A = completeness_weight; B = contamination_weight; C = strain_heterogeneity_weight; D = N50_weight; E = size_weight; F = cent_weight:
  -comW COMPLETENESS_WEIGHT, --completeness_weight COMPLETENESS_WEIGHT
                        completeness weight (default: 1)
  -conW CONTAMINATION_WEIGHT, --contamination_weight CONTAMINATION_WEIGHT
                        contamination weight (default: 5)
  -strW STRAIN_HETEROGENEITY_WEIGHT, --strain_heterogeneity_weight STRAIN_HETEROGENEITY_WEIGHT
                        strain heterogeneity weight (default: 1)
  -N50W N50_WEIGHT, --N50_weight N50_WEIGHT
                        weight of log(genome N50) (default: 0.5)
  -sizeW SIZE_WEIGHT, --size_weight SIZE_WEIGHT
                        weight of log(genome size) (default: 0)
  -centW CENTRALITY_WEIGHT, --centrality_weight CENTRALITY_WEIGHT
                        Weight of (centrality - S_ani) (default: 1)

WARNINGS:
  --warn_dist WARN_DIST
                        How far from the threshold to throw cluster warnings
                        (default: 0.25)
  --warn_sim WARN_SIM   Similarity threshold for warnings between dereplicated
                        genomes (default: 0.98)
  --warn_aln WARN_ALN   Minimum aligned fraction for warnings between
                        dereplicated genomes (ANIn) (default: 0.25)

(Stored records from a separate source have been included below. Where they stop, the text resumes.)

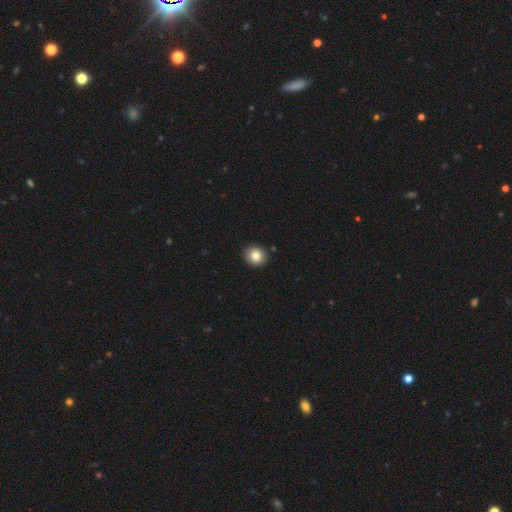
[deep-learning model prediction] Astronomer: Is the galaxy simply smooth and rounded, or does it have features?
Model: smooth — 84%.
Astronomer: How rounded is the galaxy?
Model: round — 82%.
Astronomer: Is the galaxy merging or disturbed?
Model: none — 91%.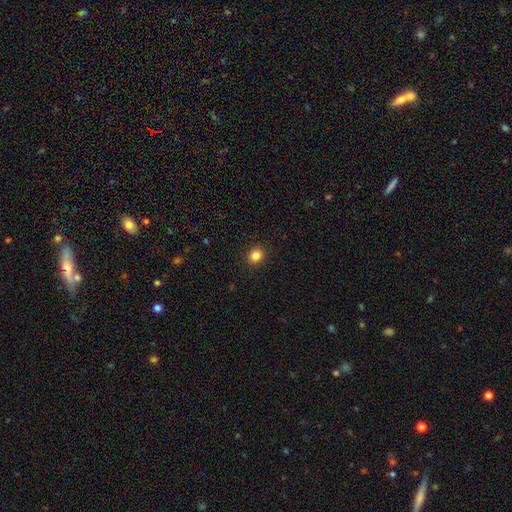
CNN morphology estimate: This appears to be a smooth galaxy with no disk features (84%) that is round (87%). Merging: none (92%).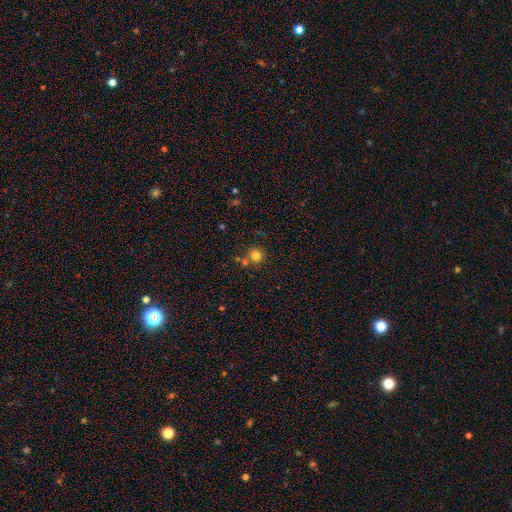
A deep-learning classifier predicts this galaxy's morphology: A smooth galaxy with no disk features (80%) that is round (92%).

Vote fractions:
- Smooth or featured? smooth: 80% / star or artifact: 13% / featured or disk: 7%
- How rounded? round: 92% / in between: 7% / cigar-shaped: 1%
- Merging? none: 71% / merger: 17% / minor disturbance: 9% / major disturbance: 3%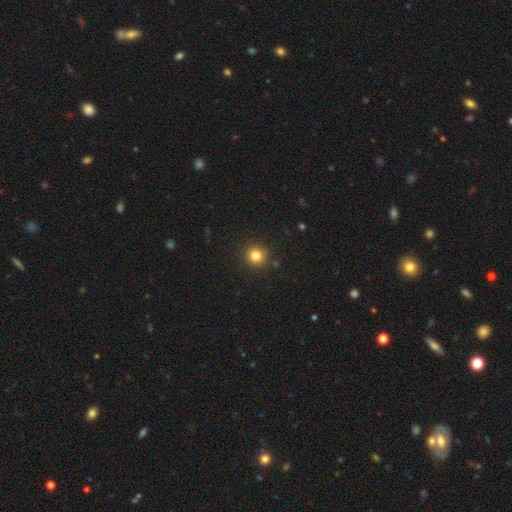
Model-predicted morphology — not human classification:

Example: dRep dereplicate output_dir/ -g /path/to/genomes/*.fasta

Work Directory

The work directory is where all of the program’s internal workings, log files, cached data, and output is stored.

See also

Example Output
for help finding where the output from your run is located in the work directory
Advanced Use
for access to the raw internal data (which can be very useful)

Genome filtering

In the dereplicate module, the genome set is quality filtered first (for why this is necessary, see Important Concepts). This is done using checkM. All genomes which don’t pass the length threshold are filtered first to avoid running checkM unnecessarily. All genomes which don’t pass checkM thresholds are filtered before comparisons are run to avoid running comparisons unnecessarily.

Warning

All genomes must have at least one ORF called or else checkM will stall, so a length minimum of at least 10,000bp is recommended.

Warnings

A series of checks are preformed to alert the user to potential problems with de-replication. There are two things that it looks for:

de-replicated genome similarity- this is comparing all of the de-replicated genomes to each other and making sure they’re not too similar. This is to try and catch cases where similar genomes were split into different primary clusters, and thus failed to be de-replicated. Depending on the number of de-replicated genomes, this can take a while

secondary clusters that were almost different- this alerts you to cases where genomes are on the edge between being considered “same” or “different”, depending on the clustering parameters you used. This module reads the parameters you used during clustering from the work directory, so you don’t need to specify them again.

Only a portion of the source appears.